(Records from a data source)
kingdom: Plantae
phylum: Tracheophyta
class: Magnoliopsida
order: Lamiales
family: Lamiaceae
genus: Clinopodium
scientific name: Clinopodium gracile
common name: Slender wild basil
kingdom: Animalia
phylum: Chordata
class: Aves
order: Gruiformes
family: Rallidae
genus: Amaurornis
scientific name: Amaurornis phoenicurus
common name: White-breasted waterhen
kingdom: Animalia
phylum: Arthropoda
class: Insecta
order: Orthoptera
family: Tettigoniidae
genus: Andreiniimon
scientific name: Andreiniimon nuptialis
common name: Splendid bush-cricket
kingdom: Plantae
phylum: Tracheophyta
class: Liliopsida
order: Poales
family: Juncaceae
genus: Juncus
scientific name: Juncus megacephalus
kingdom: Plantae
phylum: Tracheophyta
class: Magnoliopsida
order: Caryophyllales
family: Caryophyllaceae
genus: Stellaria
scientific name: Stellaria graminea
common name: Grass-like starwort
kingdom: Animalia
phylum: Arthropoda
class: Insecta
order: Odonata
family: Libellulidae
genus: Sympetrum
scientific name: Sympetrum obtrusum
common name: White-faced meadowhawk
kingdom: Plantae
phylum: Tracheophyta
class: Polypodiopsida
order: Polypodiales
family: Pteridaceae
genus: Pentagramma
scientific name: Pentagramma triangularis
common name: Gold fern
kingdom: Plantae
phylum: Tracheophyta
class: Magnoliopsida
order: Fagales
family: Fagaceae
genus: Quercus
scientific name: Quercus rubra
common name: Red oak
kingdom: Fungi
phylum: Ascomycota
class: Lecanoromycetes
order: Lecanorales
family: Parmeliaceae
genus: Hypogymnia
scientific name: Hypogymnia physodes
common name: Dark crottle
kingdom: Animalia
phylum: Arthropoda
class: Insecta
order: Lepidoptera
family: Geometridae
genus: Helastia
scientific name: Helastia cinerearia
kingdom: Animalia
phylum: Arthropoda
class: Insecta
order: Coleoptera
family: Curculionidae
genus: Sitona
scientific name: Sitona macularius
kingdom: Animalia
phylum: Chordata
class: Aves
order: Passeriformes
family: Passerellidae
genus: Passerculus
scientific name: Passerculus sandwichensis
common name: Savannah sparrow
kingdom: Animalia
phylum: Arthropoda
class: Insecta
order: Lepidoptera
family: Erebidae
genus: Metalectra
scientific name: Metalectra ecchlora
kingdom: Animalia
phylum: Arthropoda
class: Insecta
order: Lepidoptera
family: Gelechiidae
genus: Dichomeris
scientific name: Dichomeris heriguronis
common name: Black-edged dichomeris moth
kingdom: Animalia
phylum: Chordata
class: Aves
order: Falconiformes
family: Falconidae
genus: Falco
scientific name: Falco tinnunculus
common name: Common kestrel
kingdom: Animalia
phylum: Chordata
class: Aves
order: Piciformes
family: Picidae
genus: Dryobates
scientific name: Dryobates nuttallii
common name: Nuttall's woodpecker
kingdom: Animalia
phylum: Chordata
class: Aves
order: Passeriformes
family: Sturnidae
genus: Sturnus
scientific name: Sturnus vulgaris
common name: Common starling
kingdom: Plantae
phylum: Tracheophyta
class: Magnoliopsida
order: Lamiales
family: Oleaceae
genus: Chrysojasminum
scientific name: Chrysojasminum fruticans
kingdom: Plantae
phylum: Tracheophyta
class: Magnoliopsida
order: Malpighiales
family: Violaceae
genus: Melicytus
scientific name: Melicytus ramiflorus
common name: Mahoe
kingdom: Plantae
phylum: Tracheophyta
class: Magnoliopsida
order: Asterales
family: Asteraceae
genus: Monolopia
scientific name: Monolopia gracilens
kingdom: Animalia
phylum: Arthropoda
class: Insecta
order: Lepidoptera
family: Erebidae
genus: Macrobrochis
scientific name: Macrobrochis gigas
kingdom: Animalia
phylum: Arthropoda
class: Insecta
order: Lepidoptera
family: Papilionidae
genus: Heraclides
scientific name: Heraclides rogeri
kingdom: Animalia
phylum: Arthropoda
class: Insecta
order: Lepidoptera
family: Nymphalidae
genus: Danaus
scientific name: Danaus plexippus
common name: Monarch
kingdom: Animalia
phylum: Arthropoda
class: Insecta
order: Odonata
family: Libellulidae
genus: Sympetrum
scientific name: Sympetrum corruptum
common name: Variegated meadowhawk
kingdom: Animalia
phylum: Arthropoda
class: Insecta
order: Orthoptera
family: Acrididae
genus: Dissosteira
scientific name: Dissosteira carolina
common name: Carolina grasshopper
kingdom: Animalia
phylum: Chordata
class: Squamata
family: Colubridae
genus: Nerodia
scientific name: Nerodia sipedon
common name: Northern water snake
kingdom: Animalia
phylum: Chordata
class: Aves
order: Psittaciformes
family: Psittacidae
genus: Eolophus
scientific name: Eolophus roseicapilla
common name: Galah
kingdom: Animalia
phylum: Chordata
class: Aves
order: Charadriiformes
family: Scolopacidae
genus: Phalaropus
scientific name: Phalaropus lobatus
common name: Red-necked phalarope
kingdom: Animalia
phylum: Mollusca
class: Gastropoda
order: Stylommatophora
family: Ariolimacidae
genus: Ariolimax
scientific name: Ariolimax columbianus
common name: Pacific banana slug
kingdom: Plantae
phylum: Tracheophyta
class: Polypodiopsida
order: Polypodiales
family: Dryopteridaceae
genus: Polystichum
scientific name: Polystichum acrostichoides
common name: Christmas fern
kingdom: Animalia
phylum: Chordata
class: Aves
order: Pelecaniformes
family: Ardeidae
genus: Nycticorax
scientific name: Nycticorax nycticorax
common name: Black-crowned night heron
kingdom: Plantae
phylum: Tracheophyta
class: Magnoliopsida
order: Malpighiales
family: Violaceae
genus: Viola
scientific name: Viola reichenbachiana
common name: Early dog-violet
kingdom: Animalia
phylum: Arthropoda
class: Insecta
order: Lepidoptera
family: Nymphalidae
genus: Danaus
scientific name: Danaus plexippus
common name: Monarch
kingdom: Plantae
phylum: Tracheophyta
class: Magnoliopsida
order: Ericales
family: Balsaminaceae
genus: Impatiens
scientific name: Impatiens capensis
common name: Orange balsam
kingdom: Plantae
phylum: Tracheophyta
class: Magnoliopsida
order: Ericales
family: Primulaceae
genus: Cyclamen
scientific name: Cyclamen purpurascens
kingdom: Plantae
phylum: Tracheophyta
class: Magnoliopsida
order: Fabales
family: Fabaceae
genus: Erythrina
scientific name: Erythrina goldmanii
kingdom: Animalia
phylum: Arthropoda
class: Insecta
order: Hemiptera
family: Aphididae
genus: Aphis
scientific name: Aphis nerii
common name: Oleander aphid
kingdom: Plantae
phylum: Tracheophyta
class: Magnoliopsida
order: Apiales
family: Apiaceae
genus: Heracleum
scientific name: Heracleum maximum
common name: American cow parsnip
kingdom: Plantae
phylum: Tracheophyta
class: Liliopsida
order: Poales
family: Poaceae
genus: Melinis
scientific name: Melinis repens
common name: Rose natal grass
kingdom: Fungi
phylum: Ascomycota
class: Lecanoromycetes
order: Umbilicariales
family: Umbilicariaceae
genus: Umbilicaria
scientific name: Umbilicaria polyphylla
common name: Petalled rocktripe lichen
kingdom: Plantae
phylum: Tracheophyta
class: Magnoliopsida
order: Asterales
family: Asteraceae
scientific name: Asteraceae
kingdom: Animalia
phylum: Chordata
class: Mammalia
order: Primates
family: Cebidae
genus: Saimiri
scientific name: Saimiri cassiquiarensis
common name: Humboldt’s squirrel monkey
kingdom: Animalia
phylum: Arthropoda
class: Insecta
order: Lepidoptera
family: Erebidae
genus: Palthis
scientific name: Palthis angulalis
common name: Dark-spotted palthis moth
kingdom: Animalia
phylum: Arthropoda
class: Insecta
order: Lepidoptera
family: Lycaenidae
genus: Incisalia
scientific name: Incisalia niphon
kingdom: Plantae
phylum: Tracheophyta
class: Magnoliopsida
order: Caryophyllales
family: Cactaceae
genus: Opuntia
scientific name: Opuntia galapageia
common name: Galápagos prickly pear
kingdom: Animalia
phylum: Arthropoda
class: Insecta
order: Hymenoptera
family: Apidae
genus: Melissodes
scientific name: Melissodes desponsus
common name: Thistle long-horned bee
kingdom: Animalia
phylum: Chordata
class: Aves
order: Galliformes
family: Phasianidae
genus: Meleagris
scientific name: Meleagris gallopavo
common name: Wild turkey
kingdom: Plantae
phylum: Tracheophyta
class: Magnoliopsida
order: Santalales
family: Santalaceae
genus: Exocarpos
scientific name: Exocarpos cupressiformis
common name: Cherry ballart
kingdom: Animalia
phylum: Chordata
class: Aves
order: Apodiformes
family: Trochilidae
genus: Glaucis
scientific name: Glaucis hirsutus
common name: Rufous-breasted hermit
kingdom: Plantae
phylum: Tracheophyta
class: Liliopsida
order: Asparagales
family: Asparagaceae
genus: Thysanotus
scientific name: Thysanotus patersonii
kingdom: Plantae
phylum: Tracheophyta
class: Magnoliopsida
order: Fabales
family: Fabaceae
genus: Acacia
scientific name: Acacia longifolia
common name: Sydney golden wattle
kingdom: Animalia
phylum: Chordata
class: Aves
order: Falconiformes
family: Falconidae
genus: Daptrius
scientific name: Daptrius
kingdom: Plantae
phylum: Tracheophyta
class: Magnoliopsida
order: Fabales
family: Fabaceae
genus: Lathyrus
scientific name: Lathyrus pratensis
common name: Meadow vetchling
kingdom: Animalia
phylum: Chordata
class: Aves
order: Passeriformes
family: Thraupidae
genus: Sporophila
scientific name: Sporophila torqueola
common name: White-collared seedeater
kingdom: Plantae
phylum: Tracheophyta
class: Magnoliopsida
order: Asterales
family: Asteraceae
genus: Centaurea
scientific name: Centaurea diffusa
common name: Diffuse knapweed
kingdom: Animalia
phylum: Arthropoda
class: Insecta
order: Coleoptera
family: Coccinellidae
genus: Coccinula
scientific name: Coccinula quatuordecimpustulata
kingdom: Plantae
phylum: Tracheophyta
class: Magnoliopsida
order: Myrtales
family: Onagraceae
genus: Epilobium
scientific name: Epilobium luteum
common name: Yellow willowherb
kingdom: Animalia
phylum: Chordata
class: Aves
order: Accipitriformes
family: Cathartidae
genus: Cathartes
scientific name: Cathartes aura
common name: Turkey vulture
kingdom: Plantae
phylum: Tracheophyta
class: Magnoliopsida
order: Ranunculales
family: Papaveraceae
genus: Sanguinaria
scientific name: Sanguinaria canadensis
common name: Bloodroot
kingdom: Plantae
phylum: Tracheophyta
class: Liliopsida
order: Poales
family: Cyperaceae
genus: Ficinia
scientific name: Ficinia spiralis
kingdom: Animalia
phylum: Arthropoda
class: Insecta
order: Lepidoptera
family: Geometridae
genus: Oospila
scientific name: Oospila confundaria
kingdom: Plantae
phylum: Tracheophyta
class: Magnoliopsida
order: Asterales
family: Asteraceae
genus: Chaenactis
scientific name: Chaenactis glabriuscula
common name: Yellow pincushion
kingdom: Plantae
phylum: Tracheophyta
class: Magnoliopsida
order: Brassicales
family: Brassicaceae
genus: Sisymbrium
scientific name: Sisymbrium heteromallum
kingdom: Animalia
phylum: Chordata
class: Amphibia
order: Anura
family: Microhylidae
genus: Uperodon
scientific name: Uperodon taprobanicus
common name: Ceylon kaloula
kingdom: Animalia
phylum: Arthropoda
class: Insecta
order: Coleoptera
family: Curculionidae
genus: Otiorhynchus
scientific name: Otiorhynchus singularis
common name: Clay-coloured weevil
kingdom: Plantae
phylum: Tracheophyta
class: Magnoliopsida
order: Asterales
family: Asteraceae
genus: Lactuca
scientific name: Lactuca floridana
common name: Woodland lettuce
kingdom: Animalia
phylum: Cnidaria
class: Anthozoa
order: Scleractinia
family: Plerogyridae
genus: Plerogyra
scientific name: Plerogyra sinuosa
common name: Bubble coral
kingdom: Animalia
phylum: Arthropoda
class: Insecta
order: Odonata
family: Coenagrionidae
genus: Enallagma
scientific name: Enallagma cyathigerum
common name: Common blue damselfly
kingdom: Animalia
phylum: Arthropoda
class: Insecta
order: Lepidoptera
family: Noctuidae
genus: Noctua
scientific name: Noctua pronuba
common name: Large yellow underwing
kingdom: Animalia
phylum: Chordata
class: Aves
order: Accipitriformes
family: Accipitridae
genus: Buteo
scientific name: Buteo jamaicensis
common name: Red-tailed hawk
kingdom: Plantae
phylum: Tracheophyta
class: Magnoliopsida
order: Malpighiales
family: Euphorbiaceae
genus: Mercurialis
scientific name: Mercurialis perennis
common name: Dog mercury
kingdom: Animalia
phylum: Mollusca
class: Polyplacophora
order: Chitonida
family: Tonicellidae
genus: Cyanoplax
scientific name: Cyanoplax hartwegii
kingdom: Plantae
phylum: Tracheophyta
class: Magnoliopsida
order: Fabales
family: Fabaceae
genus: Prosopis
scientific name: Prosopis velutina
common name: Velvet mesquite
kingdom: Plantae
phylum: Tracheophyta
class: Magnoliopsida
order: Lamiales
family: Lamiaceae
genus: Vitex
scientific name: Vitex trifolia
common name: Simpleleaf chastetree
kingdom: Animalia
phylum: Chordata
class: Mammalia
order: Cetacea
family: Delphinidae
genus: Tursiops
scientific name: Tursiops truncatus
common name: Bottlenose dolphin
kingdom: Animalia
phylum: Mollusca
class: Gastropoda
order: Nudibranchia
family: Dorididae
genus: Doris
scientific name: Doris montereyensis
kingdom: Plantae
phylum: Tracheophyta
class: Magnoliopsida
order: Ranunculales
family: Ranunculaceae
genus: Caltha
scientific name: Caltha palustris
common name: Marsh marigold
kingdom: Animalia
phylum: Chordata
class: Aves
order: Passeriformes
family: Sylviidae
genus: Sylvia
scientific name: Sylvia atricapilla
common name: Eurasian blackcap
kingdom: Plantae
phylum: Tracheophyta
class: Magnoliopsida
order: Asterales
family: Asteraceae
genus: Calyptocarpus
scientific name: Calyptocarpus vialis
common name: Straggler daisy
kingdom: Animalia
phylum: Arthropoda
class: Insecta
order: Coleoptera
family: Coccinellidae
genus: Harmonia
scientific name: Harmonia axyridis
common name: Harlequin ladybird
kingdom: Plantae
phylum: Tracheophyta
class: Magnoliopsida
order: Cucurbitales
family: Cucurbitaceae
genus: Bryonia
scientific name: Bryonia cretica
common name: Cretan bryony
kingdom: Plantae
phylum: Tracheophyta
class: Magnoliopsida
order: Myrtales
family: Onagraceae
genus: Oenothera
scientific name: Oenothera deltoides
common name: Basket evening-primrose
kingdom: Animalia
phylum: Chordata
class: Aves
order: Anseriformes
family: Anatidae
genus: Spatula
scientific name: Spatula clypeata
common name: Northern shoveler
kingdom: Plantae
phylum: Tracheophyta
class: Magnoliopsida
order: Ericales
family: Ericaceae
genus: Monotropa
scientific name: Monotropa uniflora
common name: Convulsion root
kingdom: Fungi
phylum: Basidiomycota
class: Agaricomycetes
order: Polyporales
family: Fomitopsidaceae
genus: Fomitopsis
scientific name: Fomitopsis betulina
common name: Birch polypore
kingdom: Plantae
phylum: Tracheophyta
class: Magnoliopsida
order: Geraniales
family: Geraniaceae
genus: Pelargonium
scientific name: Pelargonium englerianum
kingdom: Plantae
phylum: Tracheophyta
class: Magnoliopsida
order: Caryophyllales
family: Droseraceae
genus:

> Problem statement: Copy the listing above word for word, beginning at the line that contains "scientific name: Stellaria graminea" and ending after the line that contains "scientific name: Dryobates nuttallii".

> Response:
scientific name: Stellaria graminea
common name: Grass-like starwort
kingdom: Animalia
phylum: Arthropoda
class: Insecta
order: Odonata
family: Libellulidae
genus: Sympetrum
scientific name: Sympetrum obtrusum
common name: White-faced meadowhawk
kingdom: Plantae
phylum: Tracheophyta
class: Polypodiopsida
order: Polypodiales
family: Pteridaceae
genus: Pentagramma
scientific name: Pentagramma triangularis
common name: Gold fern
kingdom: Plantae
phylum: Tracheophyta
class: Magnoliopsida
order: Fagales
family: Fagaceae
genus: Quercus
scientific name: Quercus rubra
common name: Red oak
kingdom: Fungi
phylum: Ascomycota
class: Lecanoromycetes
order: Lecanorales
family: Parmeliaceae
genus: Hypogymnia
scientific name: Hypogymnia physodes
common name: Dark crottle
kingdom: Animalia
phylum: Arthropoda
class: Insecta
order: Lepidoptera
family: Geometridae
genus: Helastia
scientific name: Helastia cinerearia
kingdom: Animalia
phylum: Arthropoda
class: Insecta
order: Coleoptera
family: Curculionidae
genus: Sitona
scientific name: Sitona macularius
kingdom: Animalia
phylum: Chordata
class: Aves
order: Passeriformes
family: Passerellidae
genus: Passerculus
scientific name: Passerculus sandwichensis
common name: Savannah sparrow
kingdom: Animalia
phylum: Arthropoda
class: Insecta
order: Lepidoptera
family: Erebidae
genus: Metalectra
scientific name: Metalectra ecchlora
kingdom: Animalia
phylum: Arthropoda
class: Insecta
order: Lepidoptera
family: Gelechiidae
genus: Dichomeris
scientific name: Dichomeris heriguronis
common name: Black-edged dichomeris moth
kingdom: Animalia
phylum: Chordata
class: Aves
order: Falconiformes
family: Falconidae
genus: Falco
scientific name: Falco tinnunculus
common name: Common kestrel
kingdom: Animalia
phylum: Chordata
class: Aves
order: Piciformes
family: Picidae
genus: Dryobates
scientific name: Dryobates nuttallii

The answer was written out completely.